After the war ended, Carson settled on a ranch in Rayado, New Mexico, about fifty miles from Taos.11 In December 1853, he was appointed as Indian agent in the recently established New Mexico territory. 12 Under his new title, he dealt with affairs regarding the Apache, Mauche Utah and especially Ute. Often, these affairs turned violent as part of the long series of American Indian Wars.
As the Civil War broke out, Texans quickly moved into the New Mexican territory to secure it for the Confederacy. In May 1861, Carson resigned his post as Indian Agent, volunteering for the Union. In August, he was appointed the lieutenant colonel of the New Mexico Volunteers and, by October, the colonel. In February 1862, Carson commanded the first regiment of volunteers in the Battle of Valverde, where they acted as support for the regular infantry. After the battle, they stayed to guard Fort Craig. In late 1862, Carson and his troops were ordered to pacify the Mescalero Apache and force them onto a reservation. The especially bloody campaign was mainly carried out by Brigadier General James Carleton. Carleton then tasked Carson with doing the same for the Navajo in 1863, sending them to the Bosque Redondo reservation on the Pecos River. Having difficulty finding the tribes, Carson instead burned their villages and crops, attempting to force the Navajo to give in. On January 15, 1864, Carson succeeded, and the remaining Navajo surrendered at Canyon de Chelly, starting their long walk to Bosque Redondo. The reservation proved to have disastrous conditions, with disease and inhospitable weather killing many Navajo. In his final military engagement, Carson set out with Ute allies to protect the Santa Fe trail from Kiowa and Comanche attacks at Adobo Walls in November 1864, a battle ending inconclusively.

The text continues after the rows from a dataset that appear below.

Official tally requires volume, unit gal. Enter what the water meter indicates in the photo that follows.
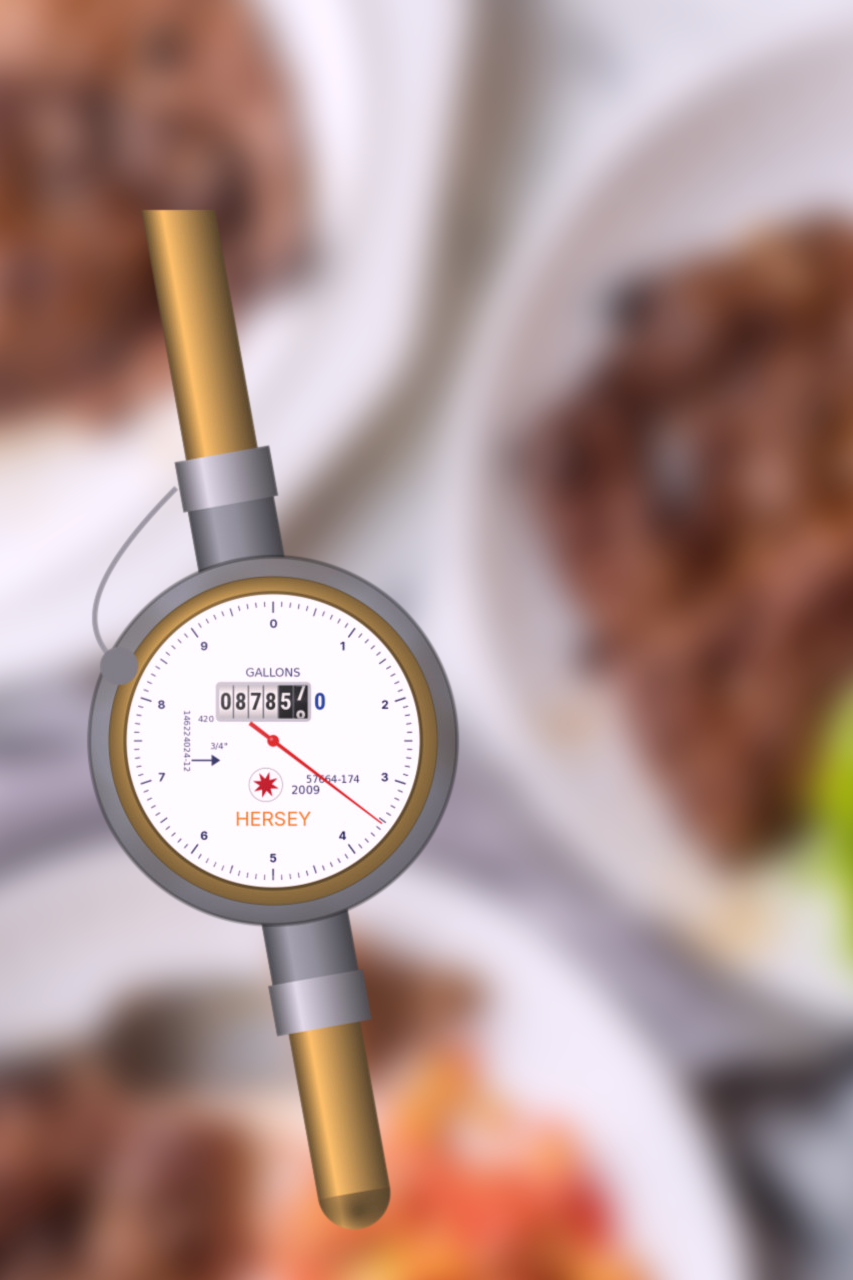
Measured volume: 878573.5 gal
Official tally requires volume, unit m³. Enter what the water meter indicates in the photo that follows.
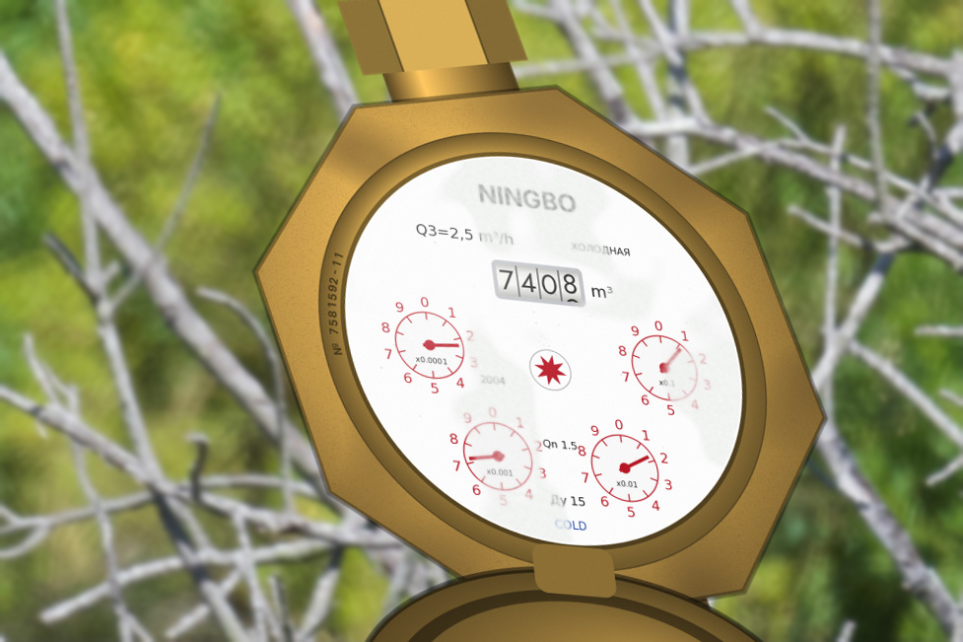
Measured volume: 7408.1172 m³
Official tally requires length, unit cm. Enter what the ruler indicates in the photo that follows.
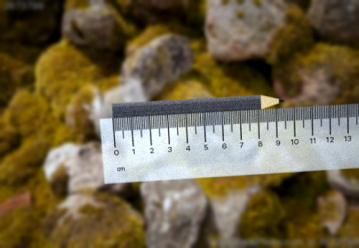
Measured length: 9.5 cm
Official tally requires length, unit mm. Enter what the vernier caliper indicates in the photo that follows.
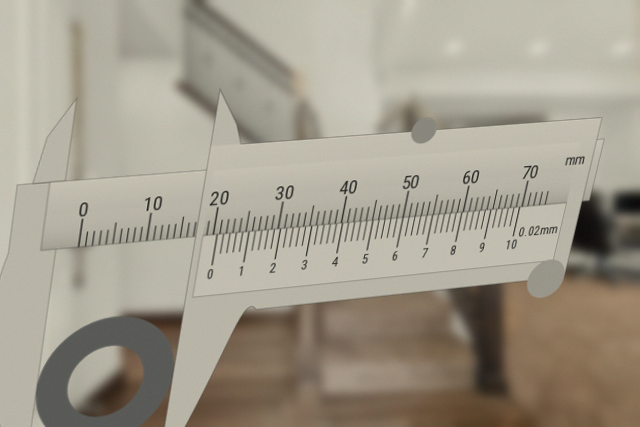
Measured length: 20.6 mm
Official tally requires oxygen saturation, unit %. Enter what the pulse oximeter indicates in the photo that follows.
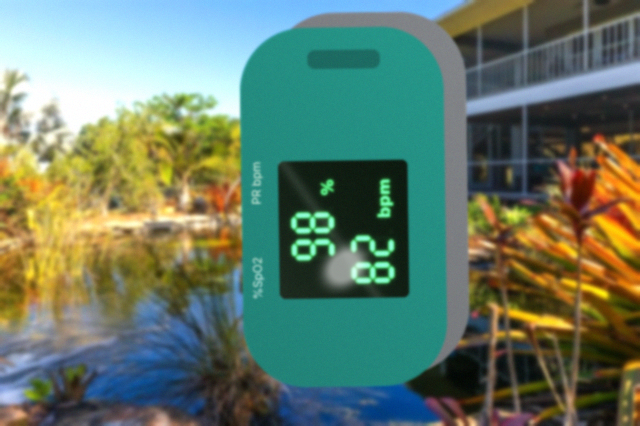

After the war, Carson was appointed a brevet brigadier general and commandant of Fort Garland in Ute territory. Later settling as a rancher in Boggsville, Colorado, his physical state began deteriorating due to an aneurysm. Carson died at nearby Fort Lyon on May 23, 1868. His body was buried near his home in Boggsville before being moved to Taos, New Mexico a year later.
Carson was married three times but only acknowledging his third wife in his memoir. The first two, Singing Grass whom he married in 1836, and Making-Out-Road in 1841, were Native women of the Arapaho and Cheyenne tribes, respectively. He married Josefa Jaramillo in 1843 in Taos, surviving her by eleven days in 1868. Overall, he had ten children: two with Singing Grass and eight with Josefa.
Both during his life and after his death, Carson was romanticized in American culture as the idealized frontiersman and mountaineer. He was the subject of paperback dime novels and later numerous movies and TV shows. Carson learned of his fame during an expedition against the Apache in 1849, where he encountered a paperback novel in which he himself was depicted as a frontier hero. More recently, however, his legacy has been subject to greater scrutiny due to his brutality toward many Native American tribes.